Tuesday, February 23, 2016

A Necessary Dying

We are now in the third week of the season of Lent which is a period of 40 days (excluding Sundays) before Easter where we as Christians intentionally reflect on the passion, death and resurrection of Jesus and what it means for us in our walks of discipleship.

More than mere commemoration of Jesus' sacrifice, though, I believe the season of Lent reminds us of a necessary process that we as followers of Jesus need to undergo on a regular basis.

We need Lent because it reminds us of a necessary dying that needs to happen in our lives on a regular basis. We need to constantly die to ourselves that Christ may live in us. As Paul wrote to the Galatians, "I have been crucified with Christ and I no longer live, but Christ lives in me." (Galatians 2:20a, CEB).

The practice of fasting, not just from food but from other creature comforts, is synonymous with the season of Lent. However, this practice of giving things up only works when we do it as a way of clearing our cluttered and busy lives to make room for Christ. And this practice only works when it continues all throughout the year and not just during Lent. Lent is meant to jumpstart us on this habit of dying to ourselves daily so that Christ may live in us.

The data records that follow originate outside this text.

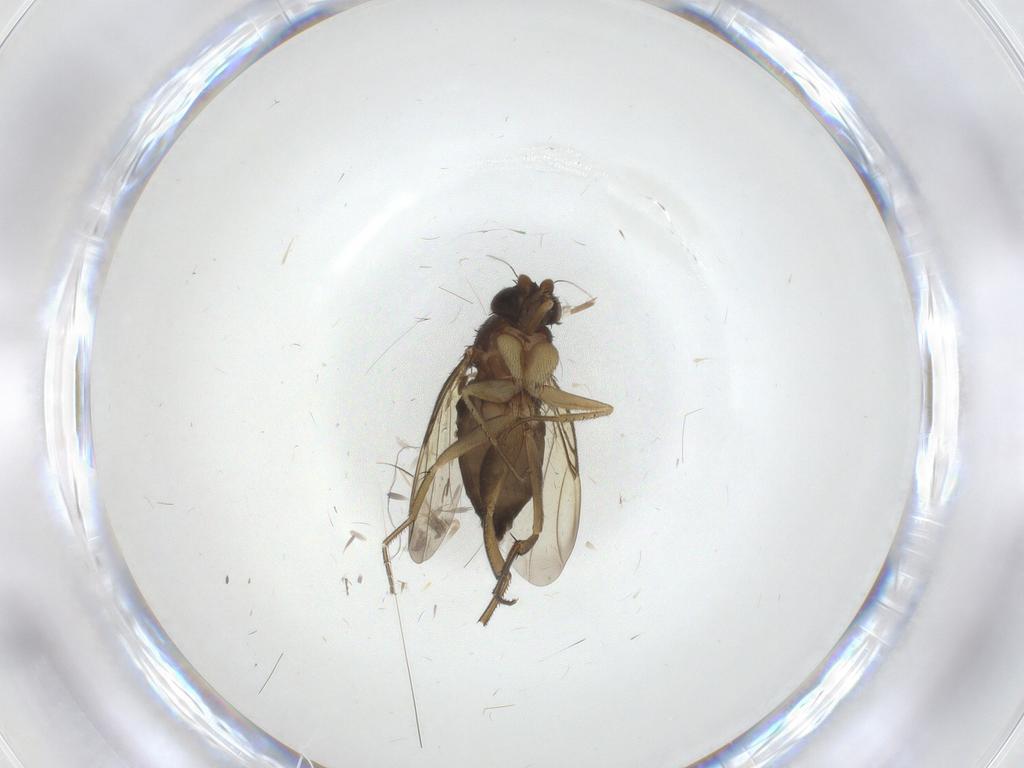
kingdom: Animalia
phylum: Arthropoda
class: Insecta
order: Diptera
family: Phoridae
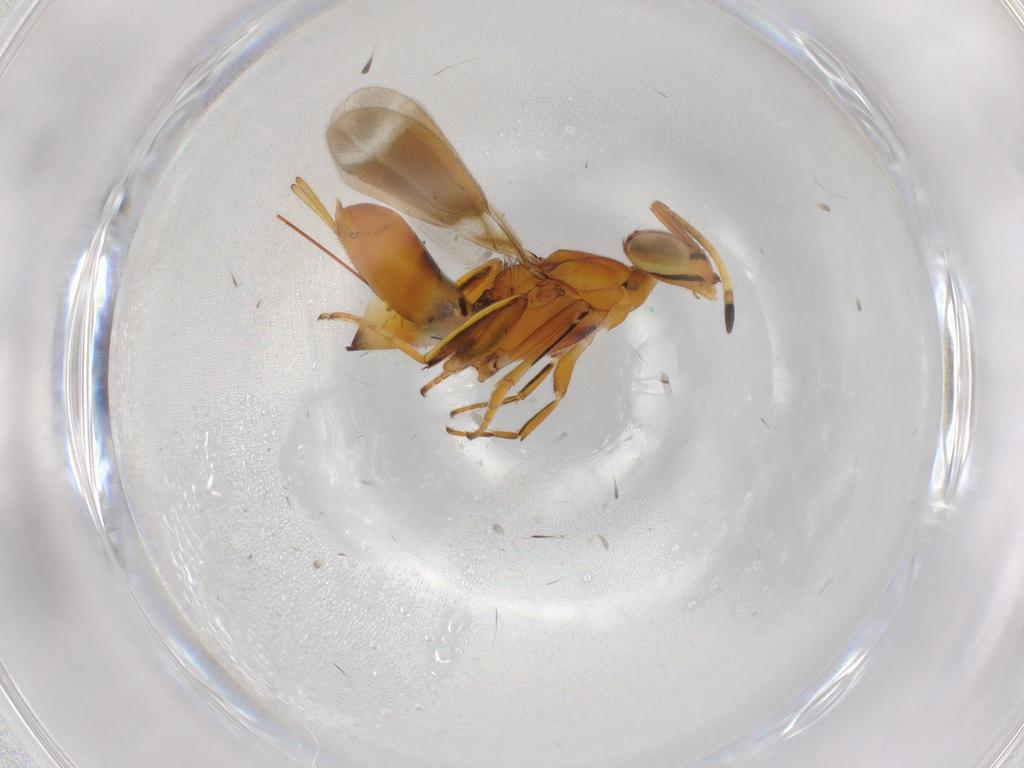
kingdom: Animalia
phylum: Arthropoda
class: Insecta
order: Hymenoptera
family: Eupelmidae
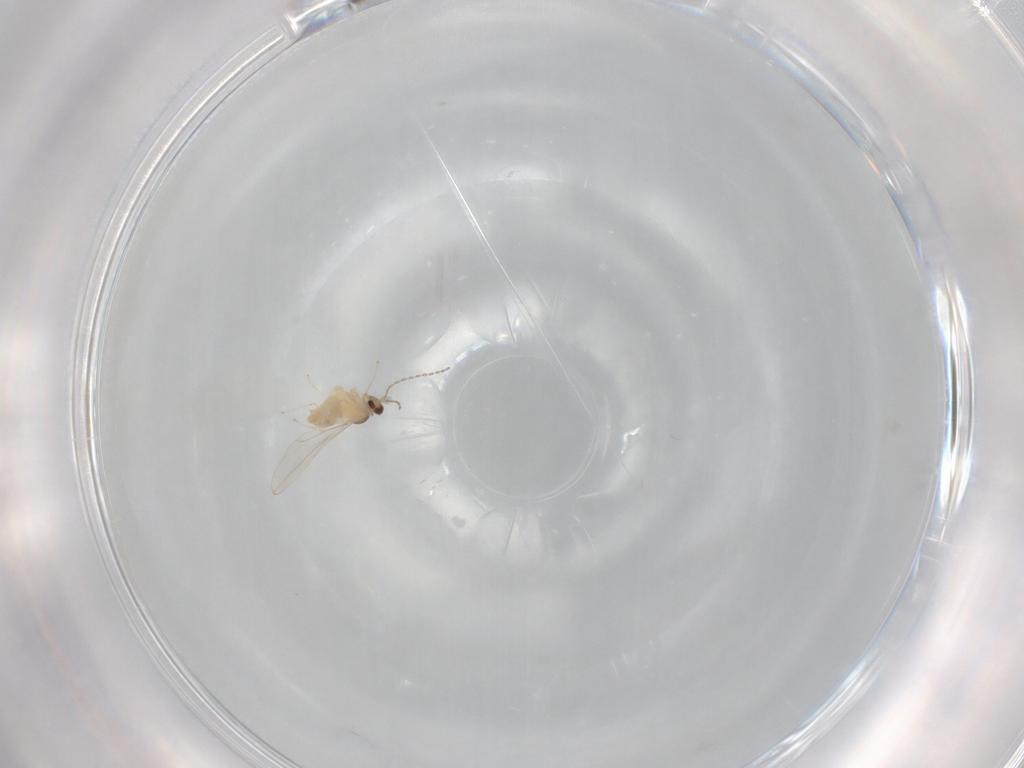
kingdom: Animalia
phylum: Arthropoda
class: Insecta
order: Diptera
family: Cecidomyiidae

Eugene Peterson's paraphrase of Galatians 2:20 helps sum it up: "Indeed, I have been crucified with Christ. My ego is no longer central. It is no longer important that I appear righteous before you or have your good opinion, and I am no longer driven to impress God. Christ lives in me. The life you see me living is not 'mine,' but it is lived by faith in the Son of God, who loved me and gave himself for me. I am not going to go back on that." (The Message).

What is it in our lives that needs to die so that Christ may live in us?

Bishop Grant Hagiya, in a sermon during a Clergy Retreat a couple of years ago said, "In order for Easter, for new life to happen, some things have to die." Richard Rohr echoes that when he wrote, "We need to deeply trust and allow both our own dyings and our own certain resurrections, just as Jesus did! This is the full pattern of transformation."

What is it in the way we do things as churches, as families, as organizations and as a conference that need to die, in order for new life to happen?

What are the systems and structures that God is calling us to put an end to, in order for transformation and resurrection to occur?

May this season of Lent be a meaningful time of reflection for all of us, intentionally confronting the serious question: In what areas of our individual and corporate lives do we need to die in order for Christ to fully live in us?

May this Lent truly be a season of necessary dying.

Your fellow disciple,


Tuesday, February 2, 2016

Prayer Run: #miles4gc2016

Photo by Steve Charles shared on the
Willow Running Company Facebook page
I'd like to continue on the theme of praying for General Conference, which I wrote on last week: #pray4gc2016.

Prayer Runs
As I've posted on many occasions on this blog already, running for me has evolved into a spiritual discipline. It is a practice that allows me to be centered in my relationship with God. It is an activity where I am able to prayerfully process thoughts, ideas and deep concerns. In the past three years, I have ran some marathons as "prayer runs", dedicating the miles to different prayer concerns. I've ran in prayer for our Alaska churches. I've dedicated miles in prayer for those in unfortunate life situations.  This month, I am excited for another opportunity to run in prayer run.

As I posted last week, February 13th is the day assigned to us in the Alaska United Methodist Conference to join the denomination's prayer vigil: 131 days of continual prayer for General Conference. For 24 hours on that day, our fellow United Methodists from around the world are counting on us to continue the chain of prayer. If you haven't signed-up for your 15 minute timeslot, click here: AK Prayer Vigil.

Photo from susitna100.com
Now February 13th is also the day I am slated to run the Little Su 50K race in the Mat-Su Valley. I did not know of the prayer vigil yet when I signed-up for this race back in November. But I was pleasantly surprised that the assigned date for the Alaska Conference coincides with my race. Whether you call it coincidence or divine providence, I am elated at the opportunity of doing another prayer run! Moreover, I welcome the thought that many will be praying with me, albeit in 15 minute segments. I won't be praying (running) alone!

So, on February 13, 2016, I will be joining the chain of prayer, dedicating those long, snowy 50 kilometers (31.06856 miles) as prayer miles for General Conference. The race start is at 11 am in Big Lake and so I have signed-up for the 11:00-11:15 am slot (although the race will definitely take way longer that that!)

Call to Prayer
I cannot underscore enough the importance of praying for the highest policy making body of our United Methodist Church! We need a powerful moving of the Holy Spirit at General Conference and for us to be sensitive and responsive to the direction in which the Spirit of God leads us.

Will you join the global prayer chain? Will join me and others in praying, "Come, Holy Spirit, come! Fall afresh on our United Methodist Church. Melt us. Mold us. Fill us. Use us."?